**DIRECTIVE:** Render the lines below as a JSON list of strings, one string per line, with blank lines left out. Leave the pictures out of the list.

**LISTING:**
*-*-*

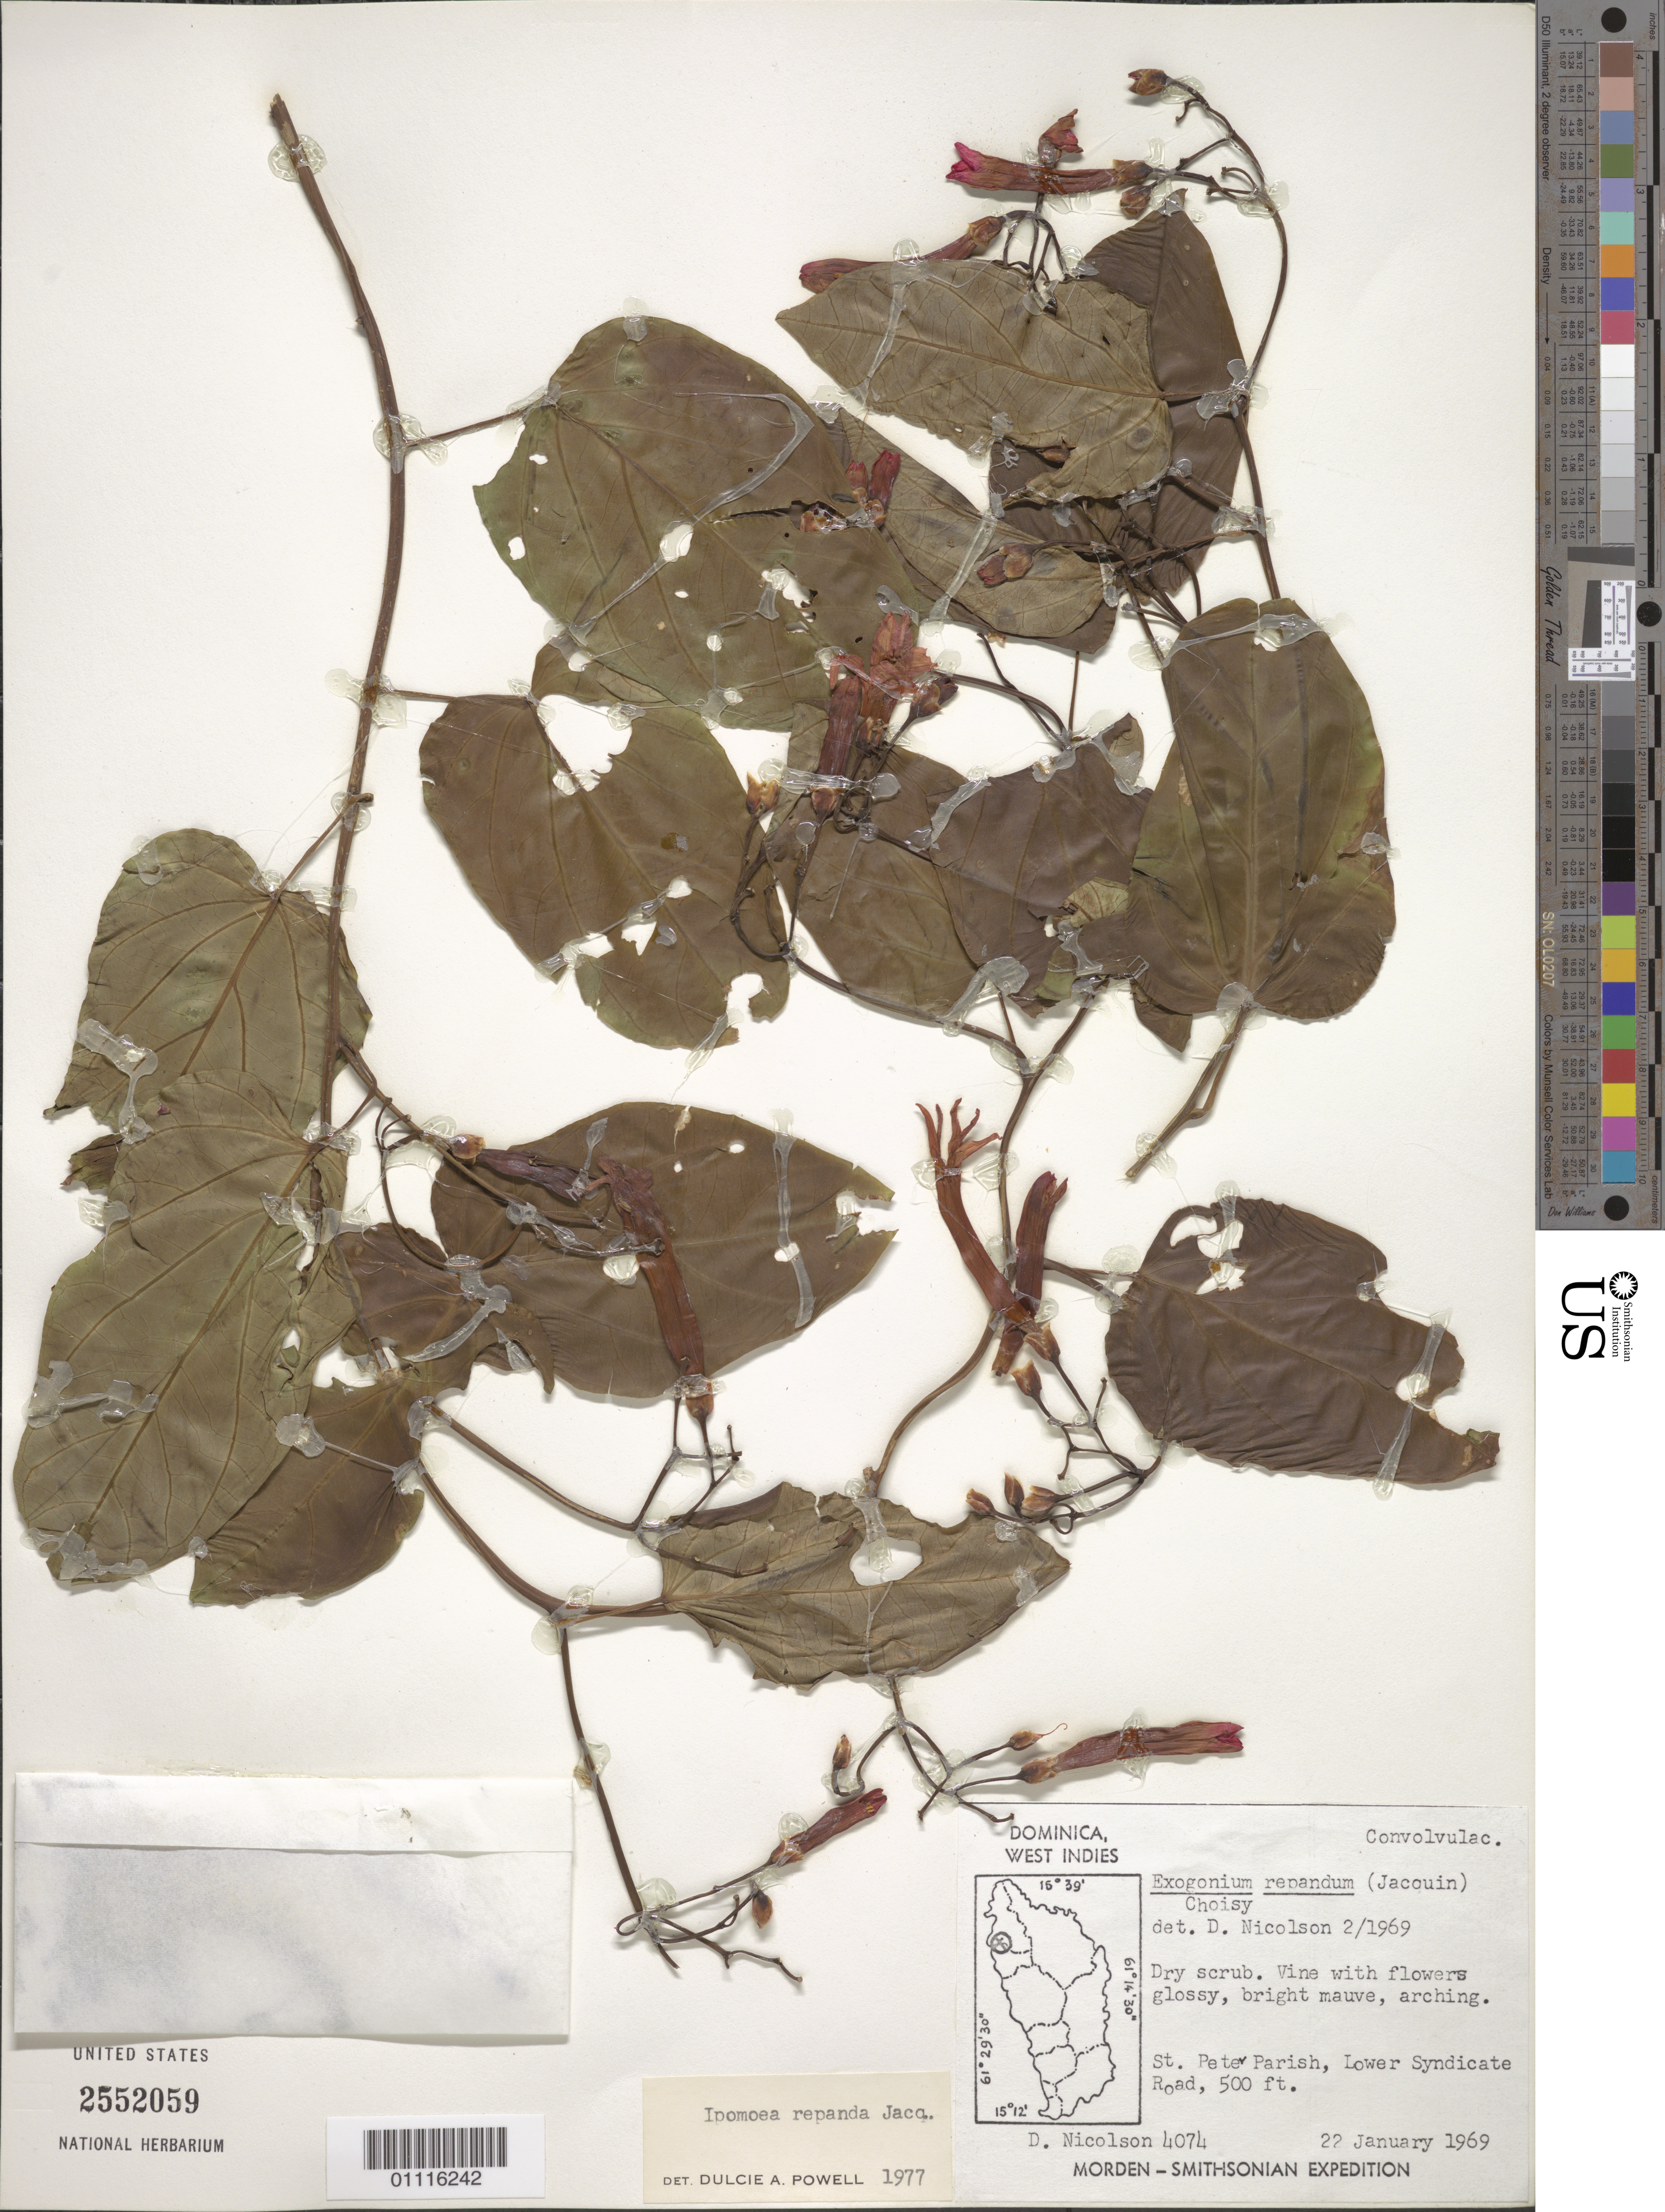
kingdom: Plantae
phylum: Tracheophyta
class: Magnoliopsida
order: Solanales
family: Convolvulaceae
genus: Ipomoea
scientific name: Ipomoea repanda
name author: Jacq.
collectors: D. H. Nicolson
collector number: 4074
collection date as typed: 22 Jan 1969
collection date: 1969-01-22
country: Dominica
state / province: St. Peter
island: Dominica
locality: Lower Syndicate Road. Dry scrub.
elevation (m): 152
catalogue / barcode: US 2552059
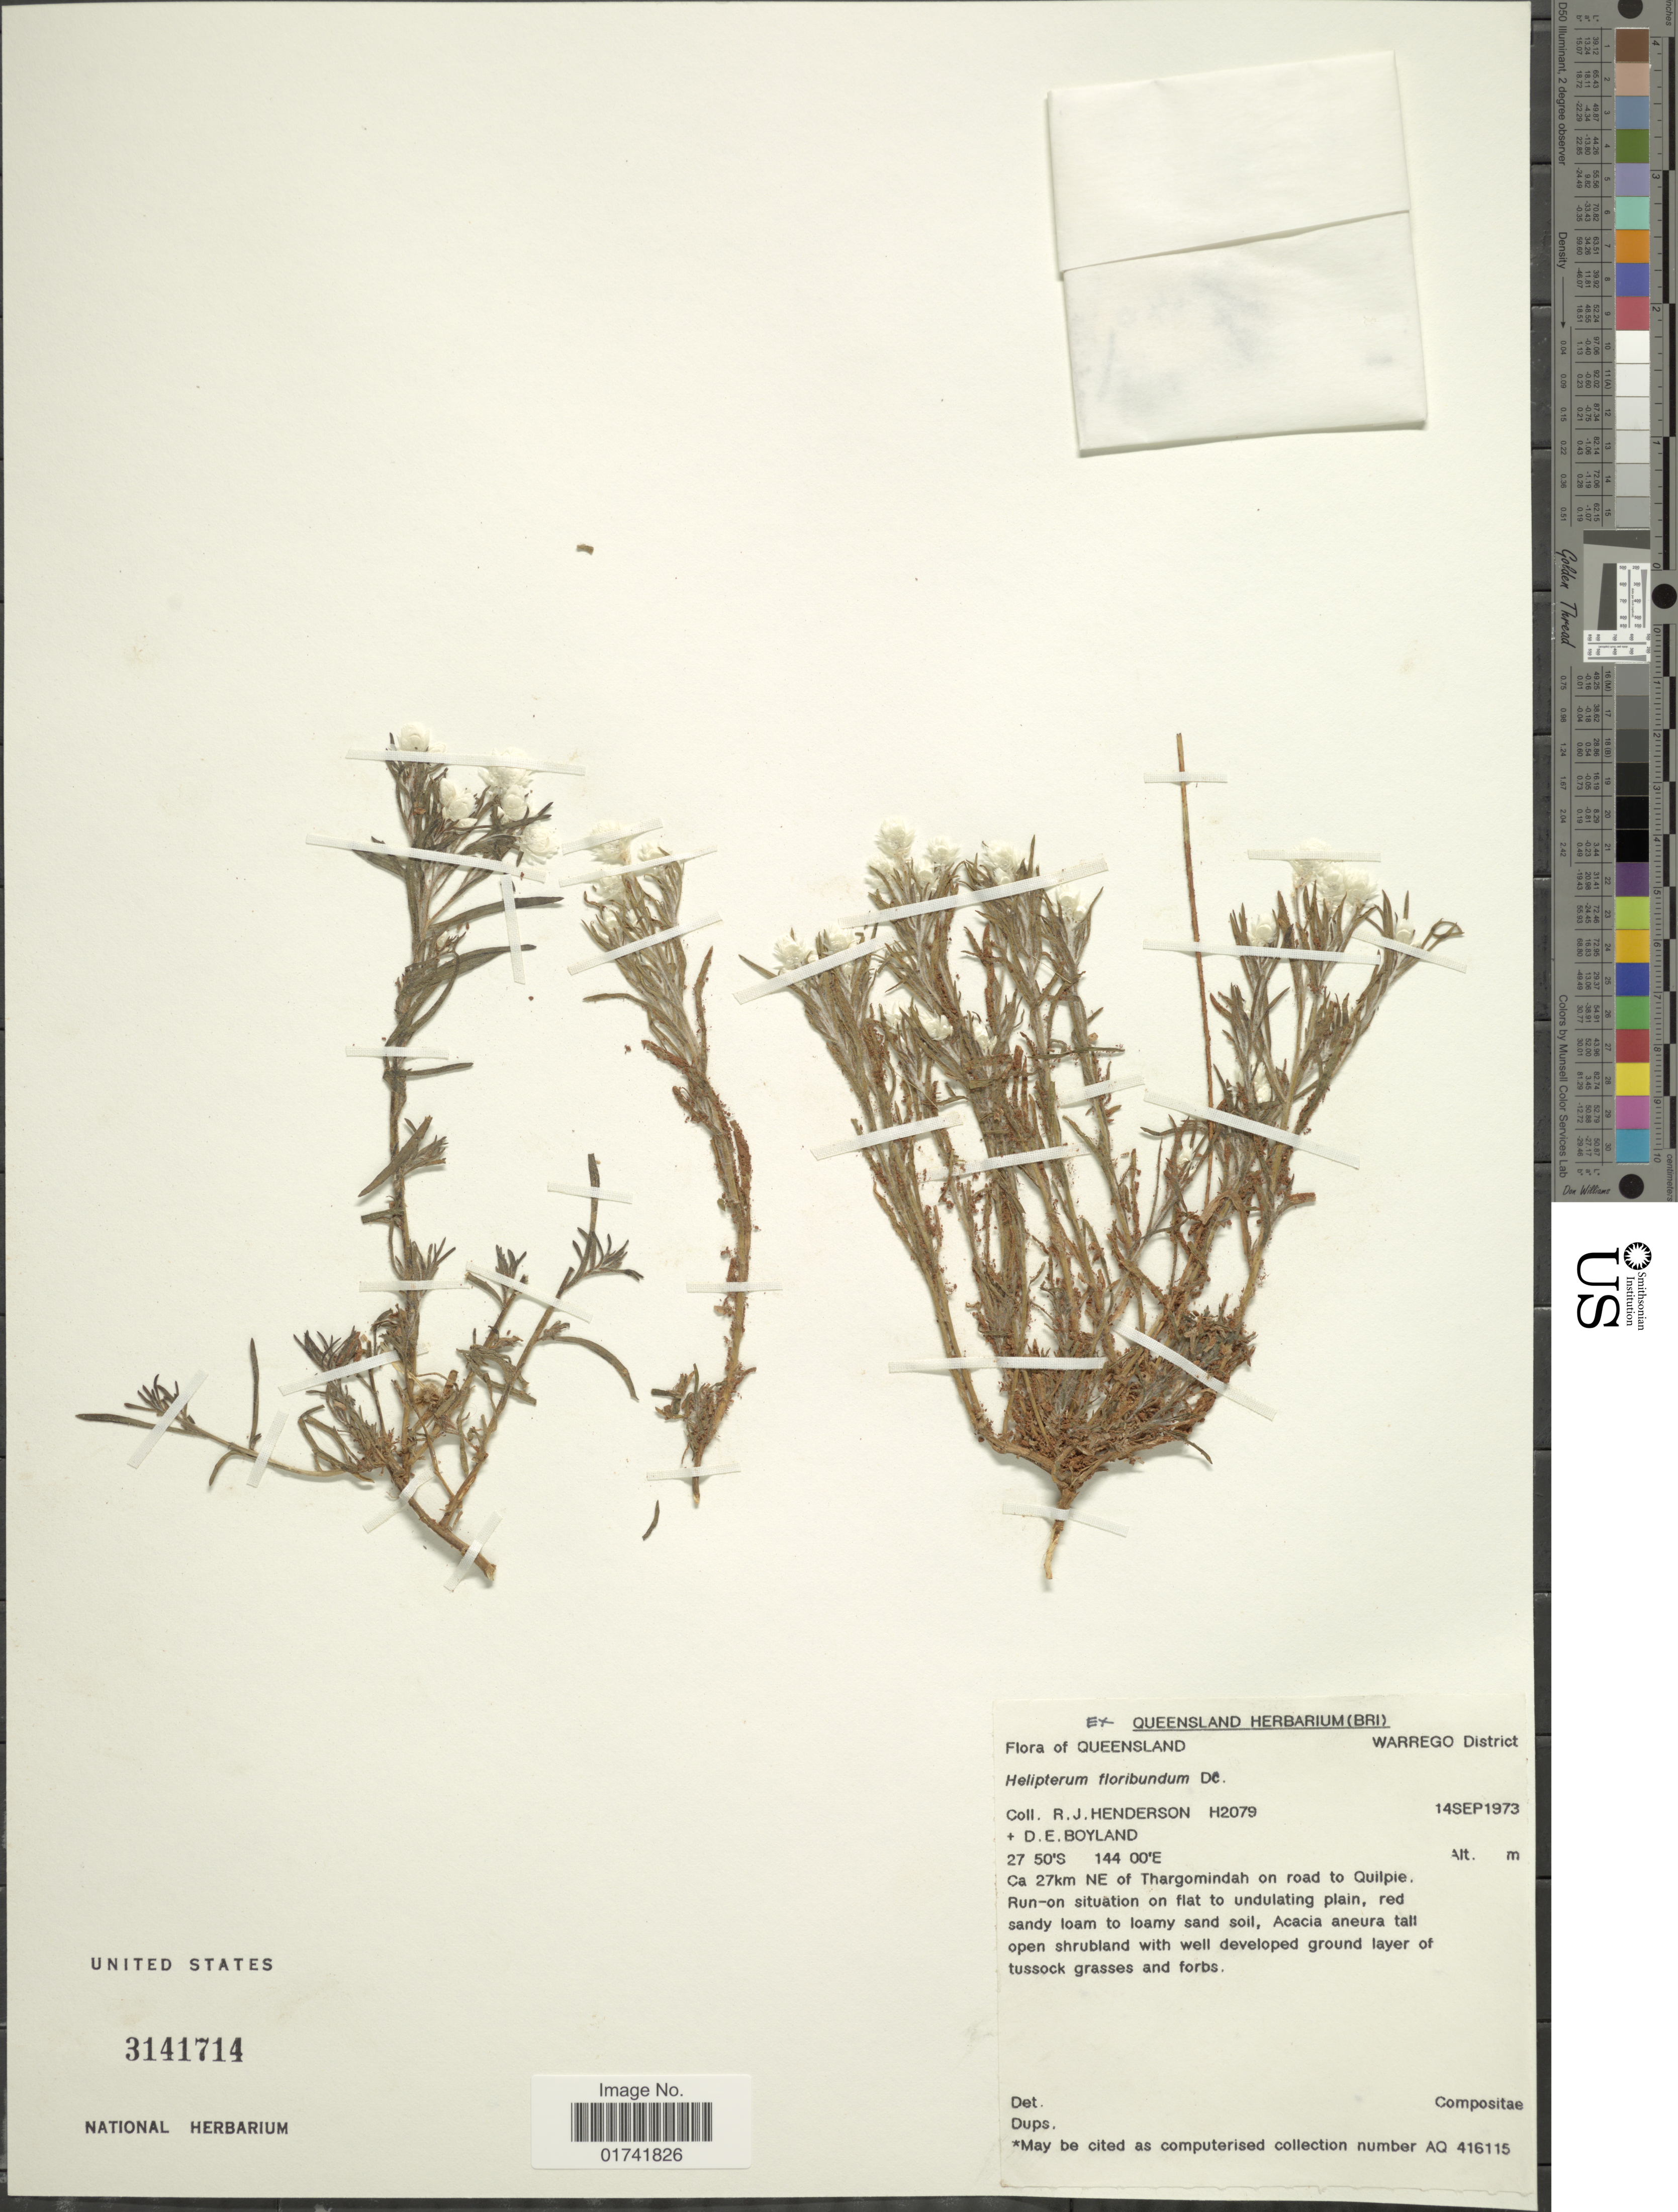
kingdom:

*-*-*

**EXERCISE SOLUTION:**
[
  "kingdom: Plantae",
  "phylum: Tracheophyta",
  "class: Magnoliopsida",
  "order: Solanales",
  "family: Convolvulaceae",
  "genus: Ipomoea",
  "scientific name: Ipomoea repanda",
  "name author: Jacq.",
  "collectors: D. H. Nicolson",
  "collector number: 4074",
  "collection date as typed: 22 Jan 1969",
  "collection date: 1969-01-22",
  "country: Dominica",
  "state / province: St. Peter",
  "island: Dominica",
  "locality: Lower Syndicate Road. Dry scrub.",
  "elevation (m): 152",
  "catalogue / barcode: US 2552059",
  "kingdom:"
]